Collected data
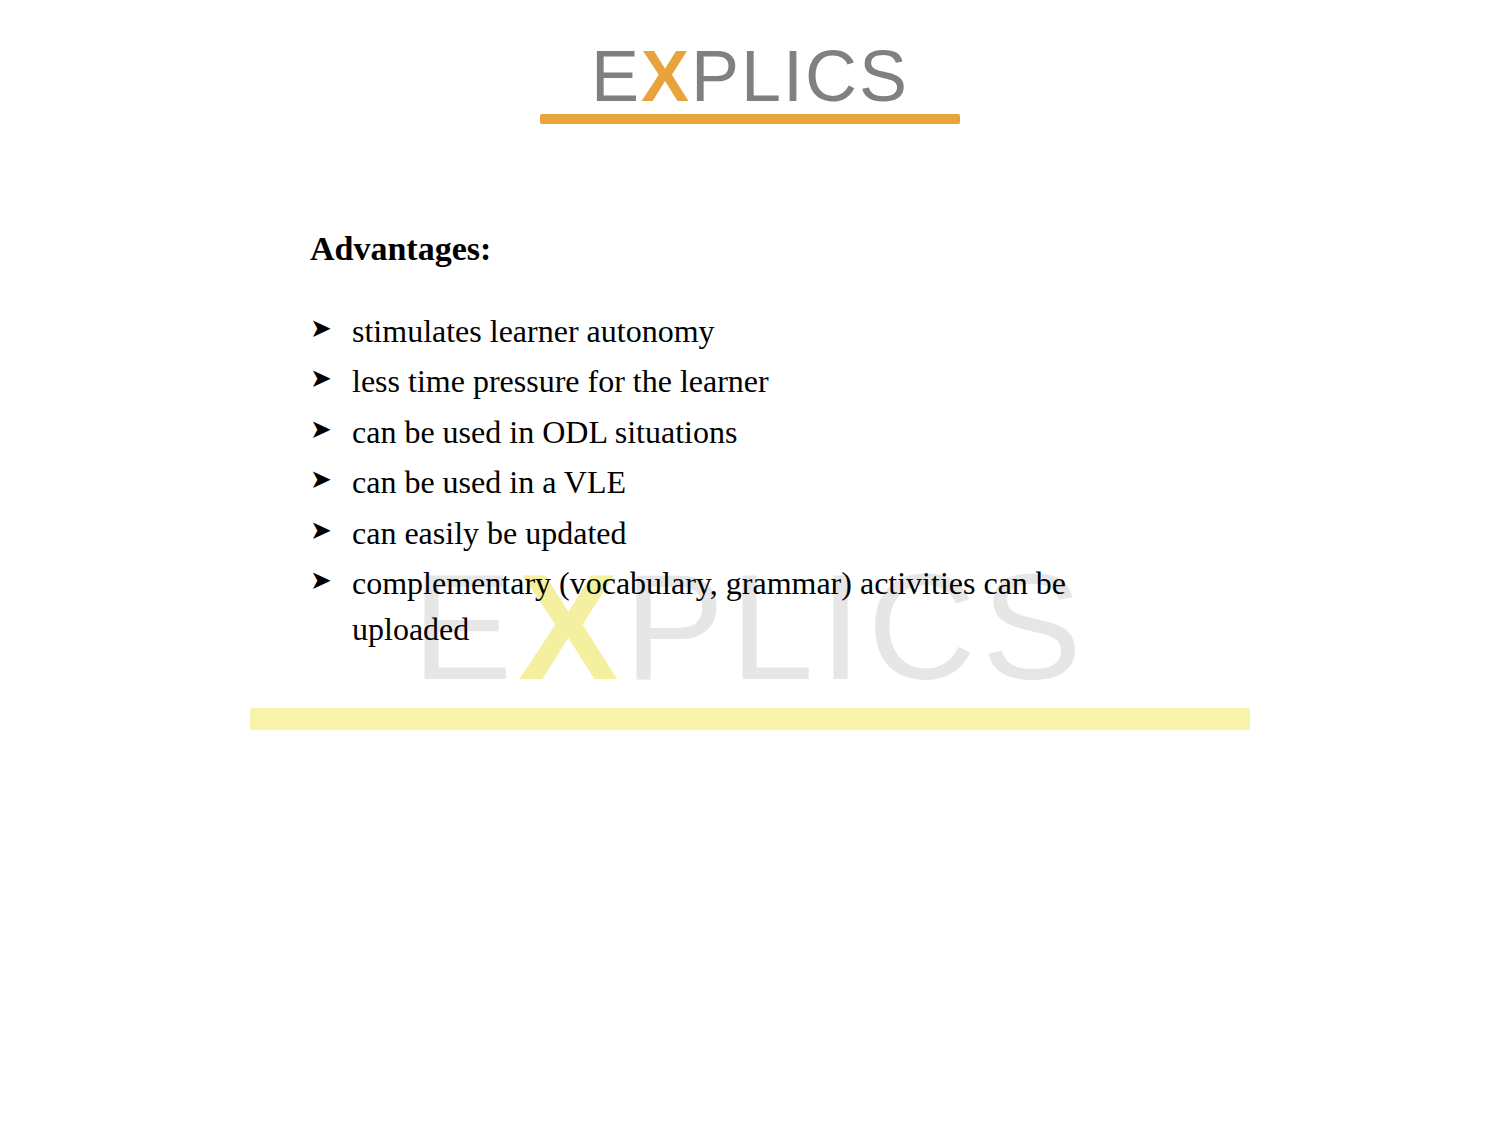EXPLICS
EXPLICS
Advantages:
stimulates learner autonomy
less time pressure for the learner
can be used in ODL situations
can be used in a VLE
can easily be updated
complementary (vocabulary, grammar) activities can be uploaded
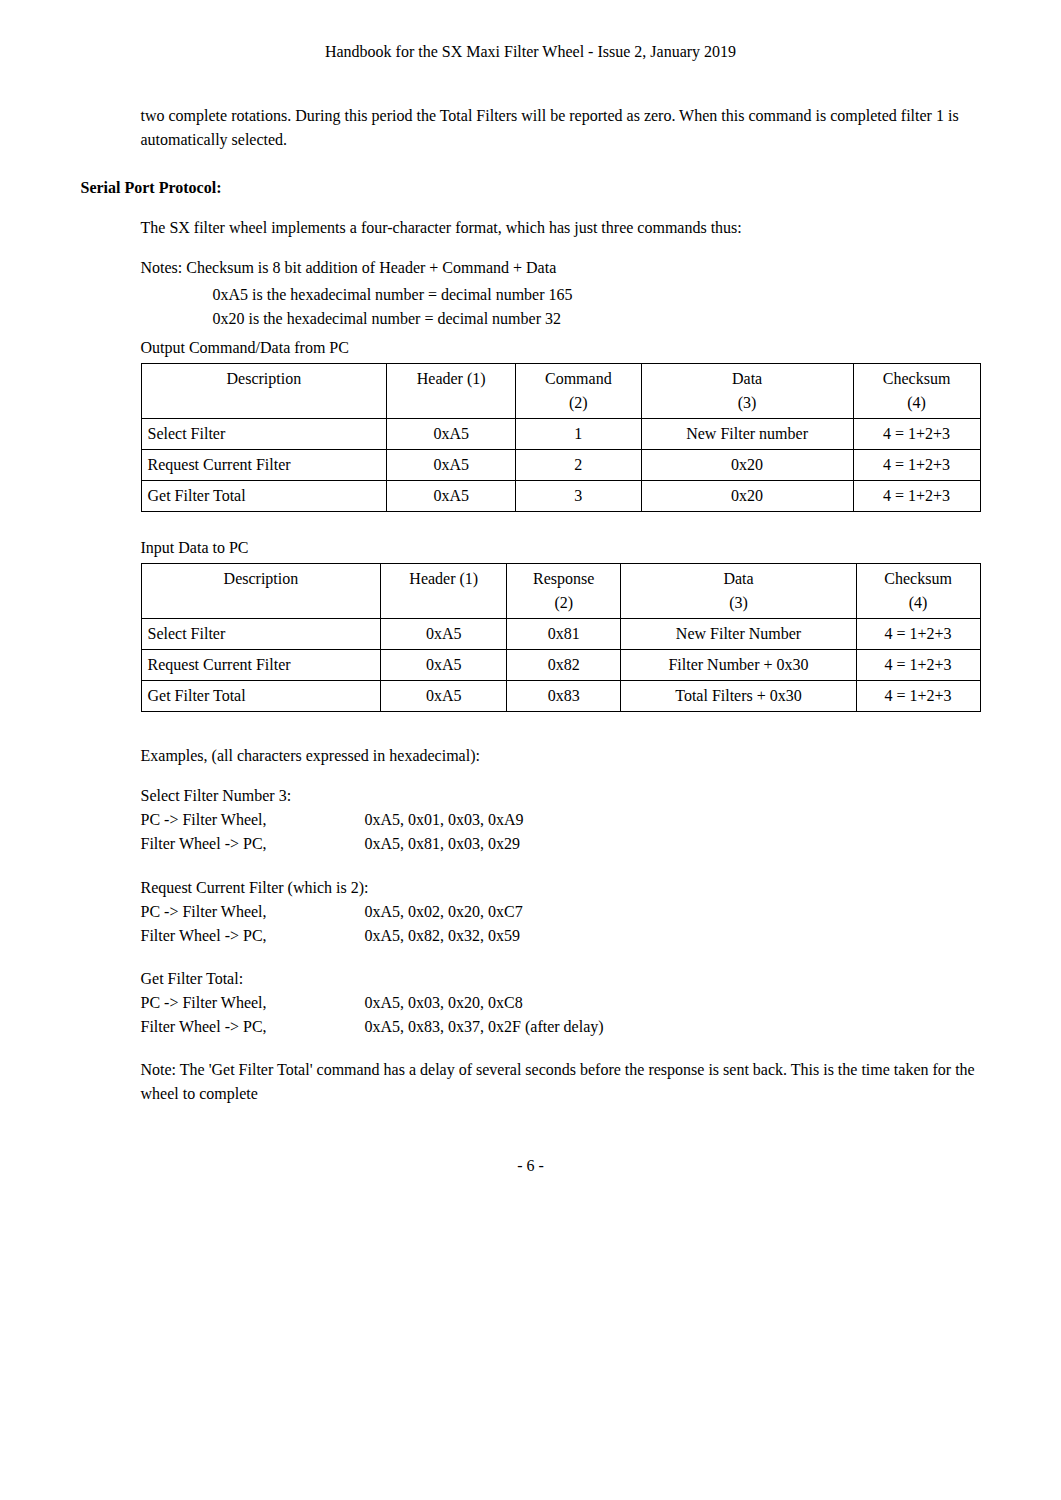Handbook for the SX Maxi Filter Wheel - Issue 2, January 2019
two complete rotations. During this period the Total Filters will be reported as zero. When this command is completed filter 1 is automatically selected.
Serial Port Protocol:
The SX filter wheel implements a four-character format, which has just three commands thus:
Notes: Checksum is 8 bit addition of Header + Command + Data
0xA5 is the hexadecimal number = decimal number 165
0x20 is the hexadecimal number = decimal number 32
Output Command/Data from PC
| Description | Header (1) | Command (2) | Data (3) | Checksum (4) |
| --- | --- | --- | --- | --- |
| Select Filter | 0xA5 | 1 | New Filter number | 4 = 1+2+3 |
| Request Current Filter | 0xA5 | 2 | 0x20 | 4 = 1+2+3 |
| Get Filter Total | 0xA5 | 3 | 0x20 | 4 = 1+2+3 |
Input Data to PC
| Description | Header (1) | Response (2) | Data (3) | Checksum (4) |
| --- | --- | --- | --- | --- |
| Select Filter | 0xA5 | 0x81 | New Filter Number | 4 = 1+2+3 |
| Request Current Filter | 0xA5 | 0x82 | Filter Number + 0x30 | 4 = 1+2+3 |
| Get Filter Total | 0xA5 | 0x83 | Total Filters + 0x30 | 4 = 1+2+3 |
Examples, (all characters expressed in hexadecimal):
Select Filter Number 3:
PC -> Filter Wheel, 0xA5, 0x01, 0x03, 0xA9
Filter Wheel -> PC, 0xA5, 0x81, 0x03, 0x29
Request Current Filter (which is 2):
PC -> Filter Wheel, 0xA5, 0x02, 0x20, 0xC7
Filter Wheel -> PC, 0xA5, 0x82, 0x32, 0x59
Get Filter Total:
PC -> Filter Wheel, 0xA5, 0x03, 0x20, 0xC8
Filter Wheel -> PC, 0xA5, 0x83, 0x37, 0x2F (after delay)
Note: The 'Get Filter Total' command has a delay of several seconds before the response is sent back. This is the time taken for the wheel to complete
- 6 -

TRY IT:
Which of the lines above carry the string "complete"? Pick them out and copy them.

RESULT OF THE TASK:
two complete rotations. During this period the Total Filters will be reported as zero. When this command is completed filter 1 is automatically selected.
Note: The 'Get Filter Total' command has a delay of several seconds before the response is sent back. This is the time taken for the wheel to complete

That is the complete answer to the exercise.